THE DATA —
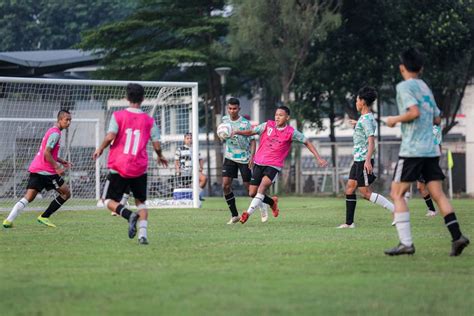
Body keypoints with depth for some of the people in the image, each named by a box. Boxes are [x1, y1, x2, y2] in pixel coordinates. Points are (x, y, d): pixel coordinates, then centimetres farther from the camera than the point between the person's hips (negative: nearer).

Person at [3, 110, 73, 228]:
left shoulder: (52, 131, 23)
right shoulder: (55, 133, -10)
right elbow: (46, 153, -18)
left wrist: (62, 161, 23)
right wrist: (57, 167, -15)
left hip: (35, 169, 9)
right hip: (46, 171, -9)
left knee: (28, 198, 1)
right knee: (66, 193, 3)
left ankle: (8, 220, -15)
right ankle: (44, 217, 2)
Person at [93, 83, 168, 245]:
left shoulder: (118, 116, -4)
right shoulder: (149, 121, 1)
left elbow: (110, 136, -15)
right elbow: (157, 145, -1)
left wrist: (100, 149, 4)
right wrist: (160, 157, 21)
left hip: (119, 167, -2)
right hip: (140, 169, 2)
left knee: (109, 201, 8)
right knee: (141, 202, 16)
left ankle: (129, 214, -21)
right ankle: (143, 234, -4)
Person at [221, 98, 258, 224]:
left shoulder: (245, 123, -14)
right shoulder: (225, 119, 0)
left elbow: (252, 140, -12)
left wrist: (252, 156, -21)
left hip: (244, 158, -4)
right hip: (229, 157, 4)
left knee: (249, 186, 1)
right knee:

TASK PROMPT —
Copy out the records above line for line without changing anything, and leave the pictures out of your copy.

REPLY —
Body keypoints with depth for some of the people in the image, each named by a box. Boxes are [x1, y1, x2, y2] in pixel coordinates. Points are (x, y, d): pixel coordinates, then centimetres farther from the camera than the point between the person's hips (negative: nearer).

Person at [3, 110, 73, 228]:
left shoulder: (52, 131, 23)
right shoulder: (55, 133, -10)
right elbow: (46, 153, -18)
left wrist: (62, 161, 23)
right wrist: (57, 167, -15)
left hip: (35, 169, 9)
right hip: (46, 171, -9)
left knee: (28, 198, 1)
right knee: (66, 193, 3)
left ankle: (8, 220, -15)
right ankle: (44, 217, 2)
Person at [93, 83, 168, 245]:
left shoulder: (118, 116, -4)
right shoulder: (149, 121, 1)
left elbow: (110, 136, -15)
right elbow: (157, 145, -1)
left wrist: (100, 149, 4)
right wrist: (160, 157, 21)
left hip: (119, 167, -2)
right hip: (140, 169, 2)
left knee: (109, 201, 8)
right knee: (141, 202, 16)
left ankle: (129, 214, -21)
right ankle: (143, 234, -4)
Person at [221, 98, 258, 224]:
left shoulder: (245, 123, -14)
right shoulder: (225, 119, 0)
left elbow: (252, 140, -12)
left wrist: (252, 156, -21)
left hip: (244, 158, -4)
right hip: (229, 157, 4)
left knee: (249, 186, 1)
right knee:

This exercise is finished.